В подразделении тем временем тоже шло движение к югу, негромкое, рабочее. Прямого приказа выдвигаться ещё не было, но воздух уже им пах: Лыков по новой сверял южные частоты и переписывал позывные, Дед молча перебирал снаряжение так, как перебирают перед дальней дорогой; и сам Воронин замечал, что, садясь за карту, теперь чаще берёт южный лист, чем центральный. Война, обмершая на середине до лета, разворачивалась всем телом вниз, к тому выступу, и он, маленькая её часть, разворачивался вместе с нею.
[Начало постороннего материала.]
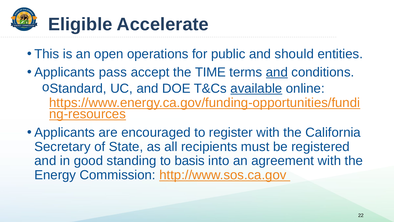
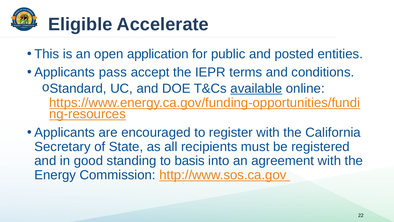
operations: operations -> application
should: should -> posted
TIME: TIME -> IEPR
and at (277, 72) underline: present -> none
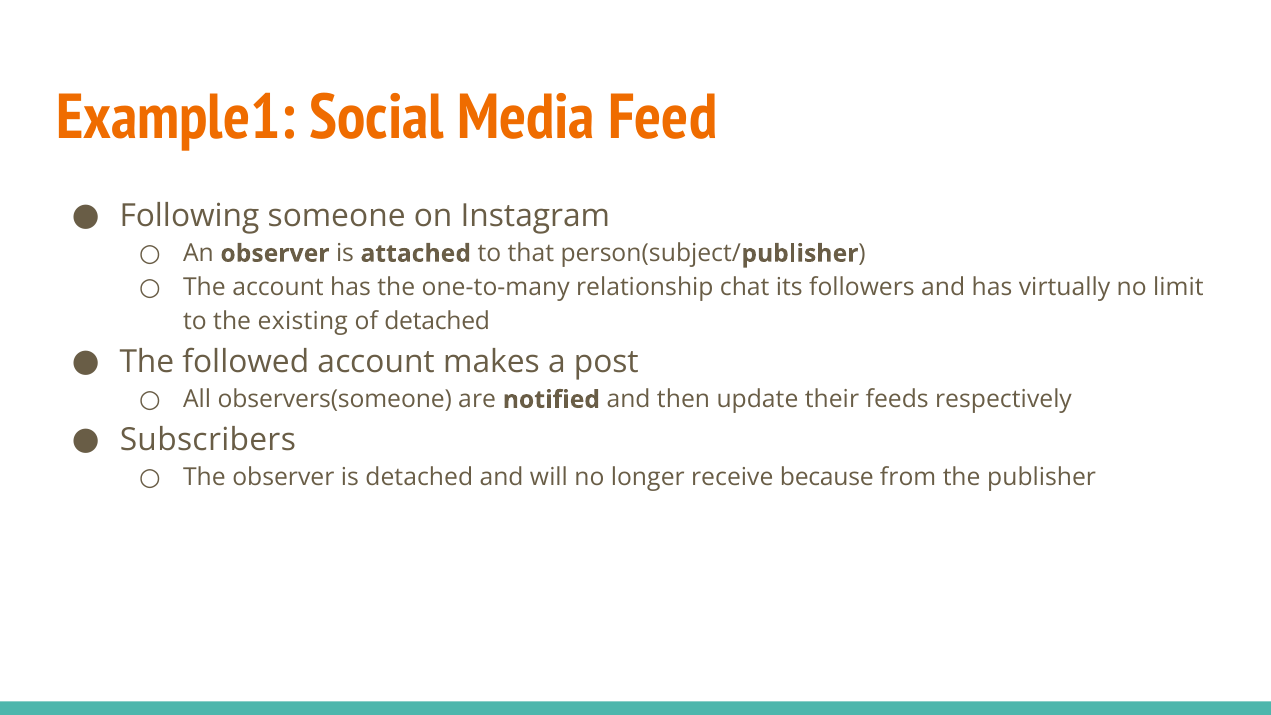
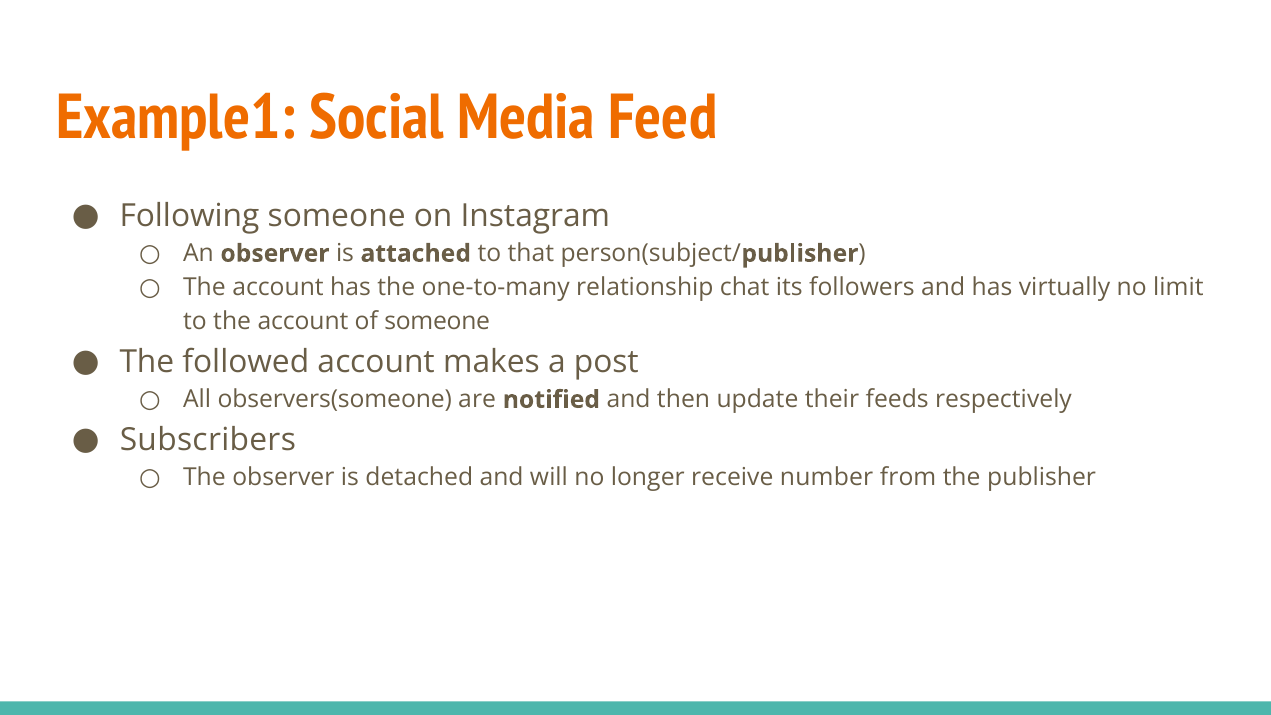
to the existing: existing -> account
of detached: detached -> someone
because: because -> number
Лыков как‑то под вечер, сверяя позывные, спросил вскользь, не отрываясь от столбиков: «Товарищ старший лейтенант, нас, выходит, на юг двинут?» И Воронин ответил, не отрываясь от карты: «Куда пошлют, туда и двинут. Сверяй давай». Мальчишка не переспросил, уткнулся обратно в позывные – он давно выучился не лезть командиру под руку с лишним вопросом. Но и он, и Дед, и все они без слов чуяли то же: тяжёлый разворот вниз, на юг, откуда тянуло уже не зимней неподвижностью, а близким, наливающимся делом. Чуяли – вслепую. Он один нёс это дело расписанным до исхода, и оттого, что нёс молча, оно не делалось легче.